Gravitational lens time-delay as a probe of a possible time variation of the fine-structure constant

TL;DR

This paper introduces a novel method using gravitational lens time-delay and supernovae data to constrain potential variations in the fine-structure constant over cosmic time, offering bounds at different redshifts.

Contribution

It presents a new approach combining large-scale structure observations with lensing and supernova data to limit the variation of the fine-structure constant.

Findings

Limits on the parameter γ at the level of 10^{-2} (1σ)

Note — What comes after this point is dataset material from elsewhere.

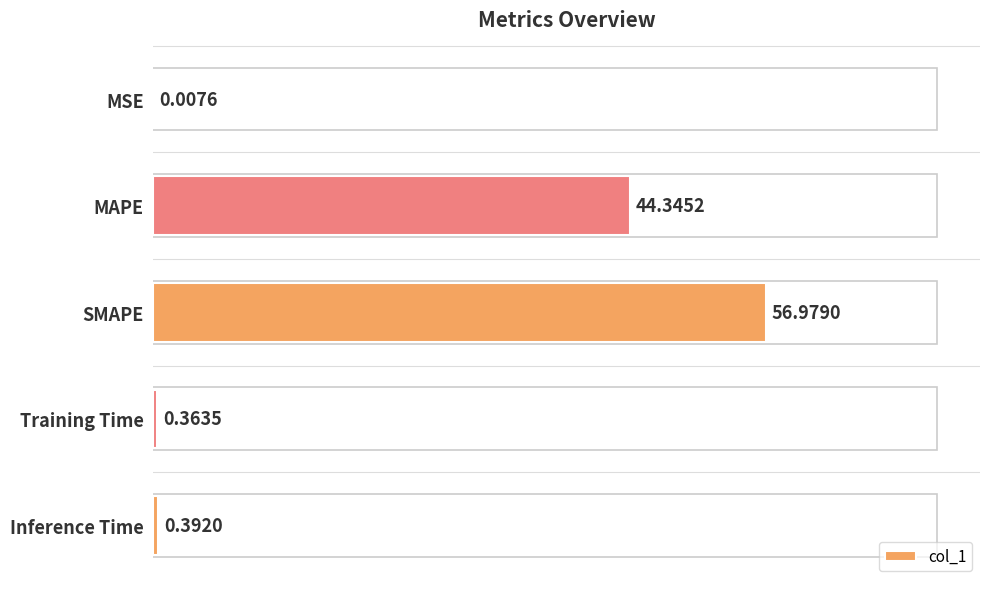

At which label is the value closest to 28?

MAPE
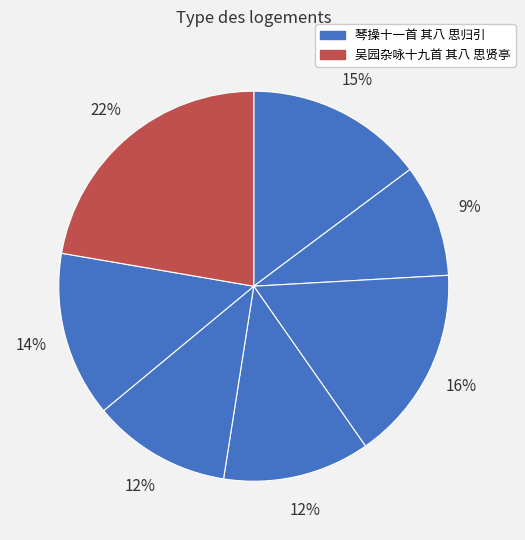

Count the number of slices in the pie.

7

Constraints are less restrictive than quasar spectroscopy but cover different redshift ranges

Provides bounds on Δα/α at various cosmic epochs

Abstract

A new method based on large-scale structure observations is proposed to probe a possible time variation of the fine-structure constant ($\alpha$). Our analyses are based on time-delay of Strong Gravitational Lensing and Type Ia Supernovae observations. By considering a class of runaway dilaton models, where the cosmological evolution of the fine-structure constant is given by $\frac{\Delta \alpha}{\alpha} \approx -\gamma \ln{(1+z)}$, we obtain limits on the physical properties parameter of the model ($\gamma$) at the level $10^{-2}$ ($1\sigma$). Although our limits are less restrictive than those obtained by quasar spectroscopy, the approach presented here provides new bounds on the possibility of $\frac{\Delta \alpha}{\alpha} \neq 0$ at a different range of redshifts.